Saturday, August 24, 2019

Looking Back


Sergeant Major Richardson told me, I’ll see that you’re
promoted to staff sergeant and given $3000 if you re-en-
list for six-years. I was nearly done with my three-year
term of service in the Army and about to rotate back to

the States for discharge. I had been stationed in Germany
at the time, and was married with a young son. I looked
forward to returning to civilian life. Sergeant Major’s offer
was certainly tempting, but half a world away in Vietnam

there was a terrible war going on. My ego would have loved
being awarded that extra stripe. And Lord knows, the lump
sum of money and increase in monthly income would have
gone a long way in supporting my family. But then, I figured

that six more years in the military with reassignments and
uncertainties would be a hefty price for me to pay. And of
course, there was that cursed war. Very kind of you, Sergeant
Major. I do appreciate the offer, but I have other plans for my

future, I told him—perhaps a house in the suburbs, a new
car and a steady job on the economy: Saturdays and Sundays
off, a secure and routine lifestyle I can count on. I had my
hopes and dreams, you see. And as it turned out years later,

even though divorced and having things not work out as I had
planned, at least I wasn’t a casualty of war.
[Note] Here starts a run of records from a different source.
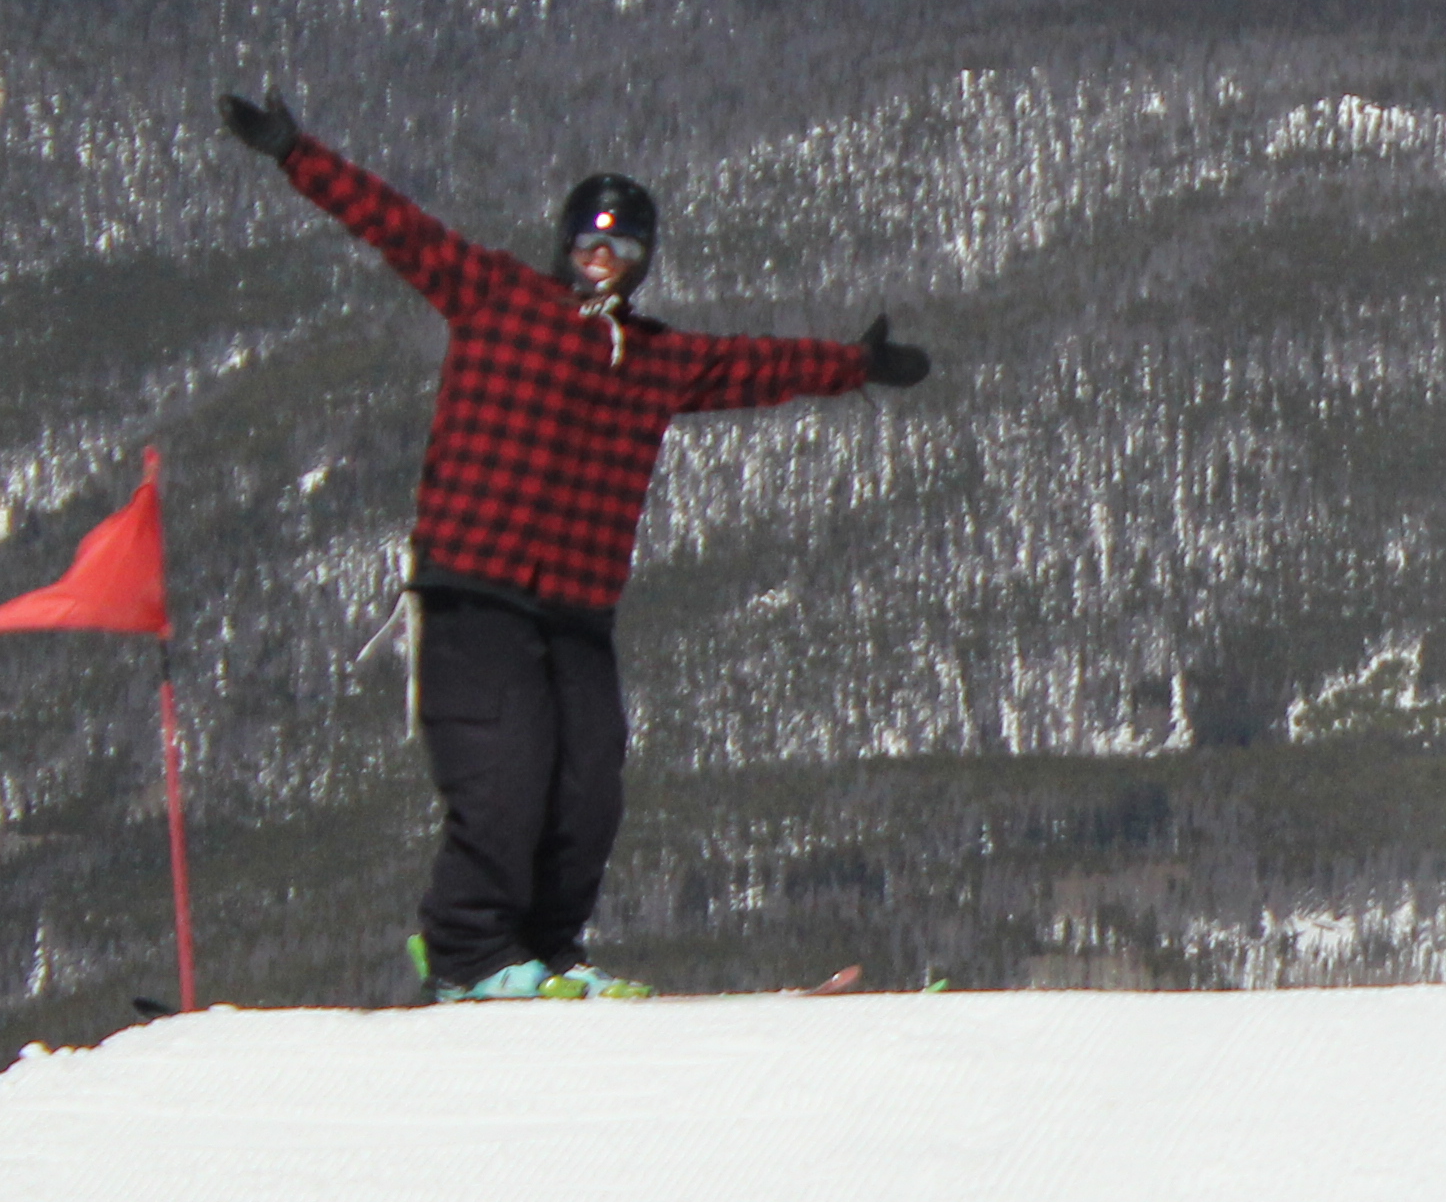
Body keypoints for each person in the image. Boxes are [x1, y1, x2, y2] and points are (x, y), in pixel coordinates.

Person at [218, 92, 931, 1002]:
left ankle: (550, 953)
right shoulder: (495, 297)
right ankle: (468, 955)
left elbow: (756, 366)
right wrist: (293, 152)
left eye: (623, 250)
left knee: (587, 790)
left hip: (577, 610)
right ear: (563, 245)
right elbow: (392, 225)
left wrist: (855, 366)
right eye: (591, 244)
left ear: (641, 265)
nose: (603, 261)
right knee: (505, 773)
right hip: (475, 591)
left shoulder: (656, 358)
And fortunate too
that I was not to join the ranks of my GI brothers and sisters
who today have their names indelibly engraved into the cold,

dark marble of the Vietnam War Memorial. Still some fifty years
later, I think about those who were drafted, volunteered or re-
enlisted, willing or not, but in any event sent into battle to serve
and defend, those who would became casualties and return

home to hospitals and wheelchairs, to prosthetic limbs and to
the streets. And shall we never forget the more than 58,000 souls,
regardless of rank or pay, who were sent summarily along
with all their hopes and dreams to an early grave.